Ferial Ramli dari grup FB Kagama
Universitas di Indonesia jadi tradisi Universitas Riset itu masih mimpi siang bolong. Jadi, kalau UGM, ITB dan UI bilang mereka buat Riset Mobil Listrik, buat Riset Robot Artificial Intelligent, buat Riset Reaksi Fusi dingin, buat Riset Nano Teknologi, buat Riset Stem Sel dll, dll, lalu bilang nanti Indonesia akan kuasai teknologi tersebut maka ketawa aja anda. Itu untuk mimpi siang bolong aja masih NDAK feasible kok.

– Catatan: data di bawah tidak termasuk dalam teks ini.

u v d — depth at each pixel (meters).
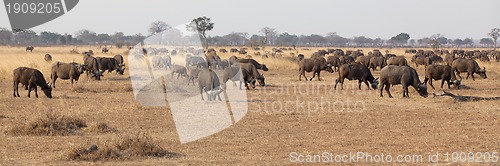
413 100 41.69
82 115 32.09
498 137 25.83
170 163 20.05
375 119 31.81
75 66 50.81
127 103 38.50
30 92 44.94
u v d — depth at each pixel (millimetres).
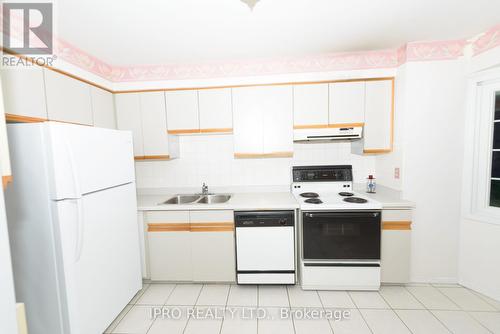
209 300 1994
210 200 2656
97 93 2135
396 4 1485
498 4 1489
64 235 1291
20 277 1322
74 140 1352
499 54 1742
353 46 2088
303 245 2055
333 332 1628
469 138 1998
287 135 2326
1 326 875
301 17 1613
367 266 2029
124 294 1794
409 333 1604
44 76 1586
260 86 2305
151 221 2180
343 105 2254
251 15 1575
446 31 1835
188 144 2701
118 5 1422
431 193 2084
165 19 1593
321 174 2570
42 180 1257
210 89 2340
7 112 1357
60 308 1322
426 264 2135
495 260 1903
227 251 2148
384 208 2033
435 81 2012
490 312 1780
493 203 1991
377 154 2500
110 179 1649
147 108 2383
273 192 2662
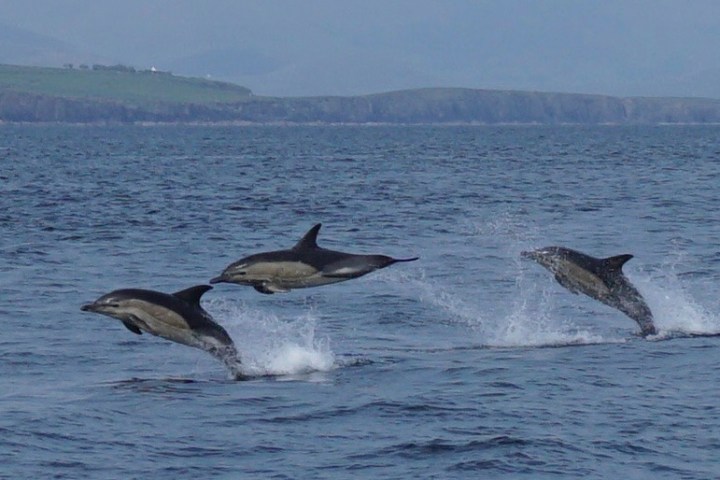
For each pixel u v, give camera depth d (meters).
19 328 51.25
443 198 124.88
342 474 30.36
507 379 40.72
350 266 41.41
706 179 158.50
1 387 40.16
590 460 31.33
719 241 84.69
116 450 32.38
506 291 63.09
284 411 36.56
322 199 122.94
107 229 91.38
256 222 97.94
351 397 38.31
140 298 40.62
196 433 34.06
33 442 33.00
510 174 174.00
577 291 51.16
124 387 40.22
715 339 49.22
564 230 92.69
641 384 39.75
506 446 32.38
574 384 39.84
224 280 41.56
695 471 30.47
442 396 38.22
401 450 32.25
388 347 48.03
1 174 168.38
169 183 150.25
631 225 96.38
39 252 76.94
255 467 30.92
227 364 41.97
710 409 36.16
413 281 66.06
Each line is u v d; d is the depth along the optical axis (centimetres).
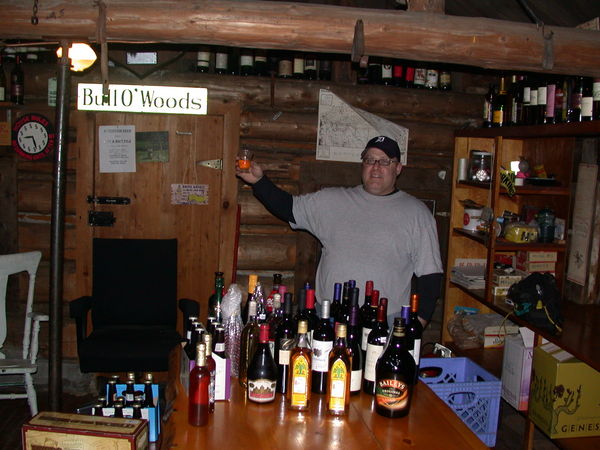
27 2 240
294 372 172
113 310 351
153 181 383
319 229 270
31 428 173
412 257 263
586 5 294
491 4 332
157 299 356
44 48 369
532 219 351
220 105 380
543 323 272
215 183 387
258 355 178
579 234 330
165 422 178
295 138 393
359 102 393
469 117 412
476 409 243
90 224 379
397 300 256
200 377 162
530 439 291
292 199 274
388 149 259
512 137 334
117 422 179
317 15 250
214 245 391
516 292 289
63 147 246
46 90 378
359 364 188
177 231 388
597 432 268
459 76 411
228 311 200
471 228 368
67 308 388
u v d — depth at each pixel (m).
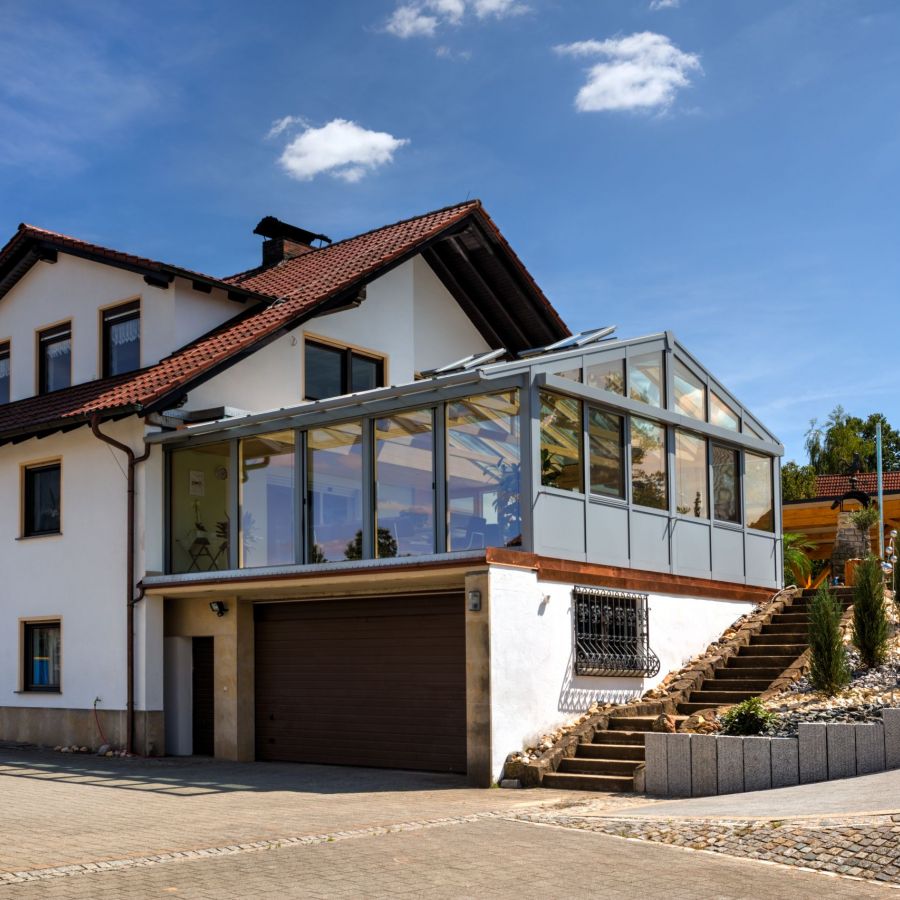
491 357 17.50
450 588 15.12
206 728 17.84
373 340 21.30
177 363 18.69
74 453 19.00
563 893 7.43
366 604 16.19
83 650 18.42
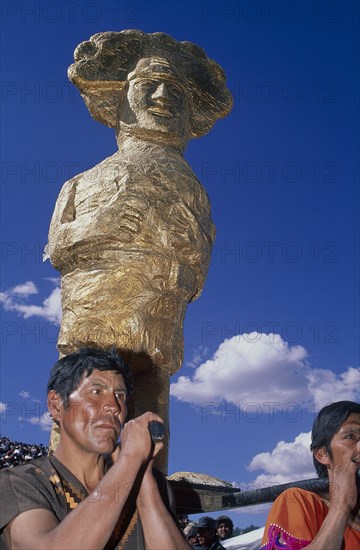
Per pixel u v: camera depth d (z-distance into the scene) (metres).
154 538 2.55
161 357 5.82
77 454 2.73
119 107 6.92
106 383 2.80
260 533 7.34
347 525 2.94
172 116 6.69
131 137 6.65
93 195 6.04
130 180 6.01
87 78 6.80
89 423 2.72
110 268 5.80
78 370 2.80
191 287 6.10
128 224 5.84
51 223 6.27
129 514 2.68
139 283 5.79
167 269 5.89
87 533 2.30
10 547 2.45
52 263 6.18
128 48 6.88
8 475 2.56
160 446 2.65
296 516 2.84
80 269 5.95
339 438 2.90
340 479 2.84
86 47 6.92
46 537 2.30
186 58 7.07
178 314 6.03
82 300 5.80
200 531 6.56
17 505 2.45
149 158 6.29
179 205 6.06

(Please jangan langsung nuduh aku sinis ndak nasionalis. Aku cuma ingin menempatkan hal-hal bombastis sesuai dengan proposinya  )
Bukan, bukan itu hasil yang jelek. Tidak, tidak sama sekali jelek. Itu harus dilakukan biar para ilmuawan kita tidak tergagap-gagap betul dengan teknologi terbaru. Jadi, perbuatan ilmuwan dari UGM, ITB atau UI itu sudah benar. Hanya jangan sekali-sekali anda berpikir mereka akan bisa mengimplemtasikannya untuk solusi di masyarakat. Masih jaaaauuuuuhhhhhhh sekali untuk mencapai itu semua.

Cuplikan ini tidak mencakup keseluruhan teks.